On the subject of being brutally critical of surf events, Buck hates big waves. “I was yelled at by multiple cops today,” he says, equal parts defiant and pleased with himself, before launching into his grim retelling of the Nazaré Challenge. “If you missed it — good for you.”
“I did some research last night,” Buck continues, sharpening his blade. “Six hundred people climbed Everest last year. It costs between 35 and 160 grand to do it. Some of them are probably legit climbers, others are retired bankers just looking for something to do. A few will write books about it. But just like Nazaré — yes, it’s an impressive thing to do, but you cannot expect me to give a fuck.”

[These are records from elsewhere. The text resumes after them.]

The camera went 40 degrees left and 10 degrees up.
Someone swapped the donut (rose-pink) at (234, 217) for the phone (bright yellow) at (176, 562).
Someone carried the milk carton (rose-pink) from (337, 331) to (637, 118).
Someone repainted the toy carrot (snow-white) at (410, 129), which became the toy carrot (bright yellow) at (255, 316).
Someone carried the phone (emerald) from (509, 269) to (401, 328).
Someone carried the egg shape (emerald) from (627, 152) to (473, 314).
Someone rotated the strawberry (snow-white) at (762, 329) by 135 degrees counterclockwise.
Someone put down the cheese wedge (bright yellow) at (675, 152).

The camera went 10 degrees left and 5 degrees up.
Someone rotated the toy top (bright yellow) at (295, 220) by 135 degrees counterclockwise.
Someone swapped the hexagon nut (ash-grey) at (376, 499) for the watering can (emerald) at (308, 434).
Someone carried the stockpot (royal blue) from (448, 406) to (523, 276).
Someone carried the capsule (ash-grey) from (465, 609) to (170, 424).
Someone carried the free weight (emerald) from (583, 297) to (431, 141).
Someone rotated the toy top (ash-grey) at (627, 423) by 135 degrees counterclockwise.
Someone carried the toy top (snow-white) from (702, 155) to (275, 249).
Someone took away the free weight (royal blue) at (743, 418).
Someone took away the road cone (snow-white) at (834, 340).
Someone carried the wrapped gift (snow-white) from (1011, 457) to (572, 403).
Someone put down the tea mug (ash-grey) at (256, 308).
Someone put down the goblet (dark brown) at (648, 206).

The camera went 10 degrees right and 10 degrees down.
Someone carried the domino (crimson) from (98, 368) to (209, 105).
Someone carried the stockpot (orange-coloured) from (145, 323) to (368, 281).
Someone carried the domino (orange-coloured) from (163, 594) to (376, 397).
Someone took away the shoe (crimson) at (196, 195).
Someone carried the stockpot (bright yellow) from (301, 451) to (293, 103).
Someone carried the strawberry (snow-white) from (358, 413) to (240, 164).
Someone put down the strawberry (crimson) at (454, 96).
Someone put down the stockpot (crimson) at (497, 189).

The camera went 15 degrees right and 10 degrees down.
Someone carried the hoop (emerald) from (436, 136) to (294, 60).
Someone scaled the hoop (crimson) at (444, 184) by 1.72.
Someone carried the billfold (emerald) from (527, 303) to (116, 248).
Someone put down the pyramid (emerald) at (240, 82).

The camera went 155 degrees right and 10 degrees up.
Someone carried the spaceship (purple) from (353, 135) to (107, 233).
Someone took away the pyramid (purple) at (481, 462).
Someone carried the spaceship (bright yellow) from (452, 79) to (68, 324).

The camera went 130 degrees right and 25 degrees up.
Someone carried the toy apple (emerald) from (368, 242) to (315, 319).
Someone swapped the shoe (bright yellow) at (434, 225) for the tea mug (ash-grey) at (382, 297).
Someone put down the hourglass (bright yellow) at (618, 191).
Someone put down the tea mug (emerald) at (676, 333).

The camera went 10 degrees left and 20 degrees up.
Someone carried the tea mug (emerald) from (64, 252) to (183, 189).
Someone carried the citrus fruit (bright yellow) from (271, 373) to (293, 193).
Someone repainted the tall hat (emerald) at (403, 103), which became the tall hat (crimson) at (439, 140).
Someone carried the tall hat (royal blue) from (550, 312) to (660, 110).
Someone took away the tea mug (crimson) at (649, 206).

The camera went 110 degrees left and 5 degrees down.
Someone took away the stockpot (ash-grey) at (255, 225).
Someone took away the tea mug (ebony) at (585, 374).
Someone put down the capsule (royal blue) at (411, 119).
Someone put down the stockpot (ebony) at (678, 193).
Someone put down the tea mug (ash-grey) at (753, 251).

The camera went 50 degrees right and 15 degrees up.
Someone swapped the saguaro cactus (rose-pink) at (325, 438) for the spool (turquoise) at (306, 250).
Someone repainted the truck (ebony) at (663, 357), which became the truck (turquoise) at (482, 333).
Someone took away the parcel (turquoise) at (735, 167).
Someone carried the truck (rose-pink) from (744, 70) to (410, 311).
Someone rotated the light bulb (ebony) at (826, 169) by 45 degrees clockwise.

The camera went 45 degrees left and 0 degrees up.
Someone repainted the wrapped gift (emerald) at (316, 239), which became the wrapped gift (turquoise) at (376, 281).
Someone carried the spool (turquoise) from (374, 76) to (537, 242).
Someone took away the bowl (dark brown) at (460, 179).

“If people are offended by that, I’ll tell them to go get excited about a Zoltan kickflip. That’s how far removed it is. Zoltan doesn’t expect anyone to care. He’s still getting stoned, still taking bong rips, still doing kickflips.”
Then, an announcement. A big one.
Mikey, mid-thought, shifts gears. “I’ve got something to say.”
Buck stiffens, palms clammy. “Ohhh. I know what’s coming!”
“We’re bringing back Surf100,” Mikey says, and the world — or at least Buck — levitates.
“That is fucking huge, Mikey.”
Mikey teases the new format, but if you want the details, you’ll have to listen. One thing, though — winner walks away with $100K.
Also on the docket: why the true measure of a surf car is miles per gallon, the geological glitch that gifts barrel time to the unworthy, two vertebrae-crunching wipeouts at Pipeline, and a foreboding glimpse of what’s to come.